Here, the ALJ discussed Dr. Adams' examination and treatment records, which note at least four examinations where Burgess had full range of motion of the lumbar spine with no pain upon extension, flexion, right or left lateral rotation, negative straight-leg raises, and 5/5 strength in lower extremities on the right and slightly weaker on the left. [ECF No. 9-2, PageID.44-45; ECF No. 9-7, PageID.277, 325, 329, 335]. The Court finds that the ALJ's conclusions about Burgess's strength and range of motion combined with evidence of his daily activities are straightforward and did not require expert medical interpretation to determine that Burgess could perform a limited range of light work. See Chamberlin, 2020 WL 2300240, at *4. Because the objective findings relied on were not “raw medical data, ” the ALJ did not venture into the impermissible zone of interpreting raw medical data and extrapolating functional limitations from it. See id. Thus, the Court finds no error in the ALJ's assessment of the RFC, even with no medical opinion that directly supports the RFC.
III. CONCLUSION
For the reasons stated above, the Court RECOMMENDS that Burgess's motion for summary judgment be [ECF No. 17] be DENIED; that the Commissioner's motion [ECF No. 18] be GRANTED; and that the ALJ's decision be AFFIRMED.
NOTICE TO THE PARTIES ABOUT OBJECTIONS
Within 14 days of being served with this report and recommendation, any party may serve and file specific written objections to this Court's findings and recommendations. 28 U.S.C. § 636(b)(1); Fed.R.Civ.P. 72(b)(2). If a party fails to timely file specific objections, any further appeal is waived. Howard v. Secretary of HHS, 932 F.2d 505 (6th Cir. 1991). And only the specific objections to this report and recommendation are preserved for appeal; all other objections are waived. Willis v. Secretary of HHS, 931 F.2d 390, 401 (6th Cir. 1991).

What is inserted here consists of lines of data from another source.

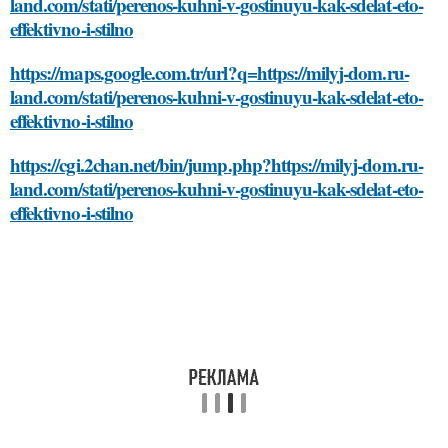
land.com/stati/perenos-kuhni-v-gostinuyu-kak-sdelat-eto-
effektivno-i-stilno
https://maps.google.com.tr/url?q=https://milyj-dom.ru-
land.com/stati/perenos-kuhni-v-gostinuyu-kak-sdelat-eto-
effektivno-i-stilno
https://cgi.2chan.net/bin/jump.php?https://milyj-dom.ru-
land.com/stati/perenos-kuhni-v-gostinuyu-kak-sdelat-eto-
effektivno-i-stilno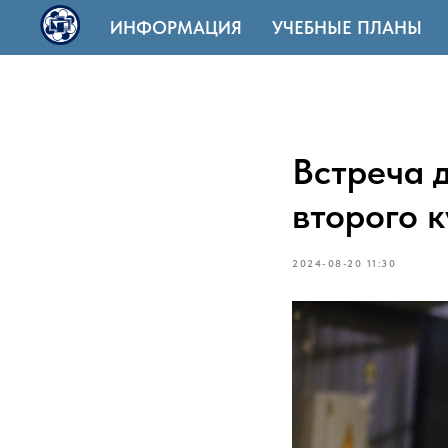
ИНФОРМАЦИЯ
УЧЕБНЫЕ ПЛАНЫ
Встреча 
второго 
2024-08-20 11:30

Each objection must be labeled as “Objection #1, ” “Objection #2, ” etc., and must specify precisely the provision of this report and recommendation to which it pertains. Within 14 days after service of objections, any non-objecting party must file a response to the objections, specifically addressing each issue raised in the objections in the same order and labeled as “Response to Objection #1, ” “Response to Objection #2, ” etc. The response must be concise and proportionate in length and complexity to the objections, but there is otherwise no page limitation. If the Court determines that any objections are without merit, it may rule without awaiting the response.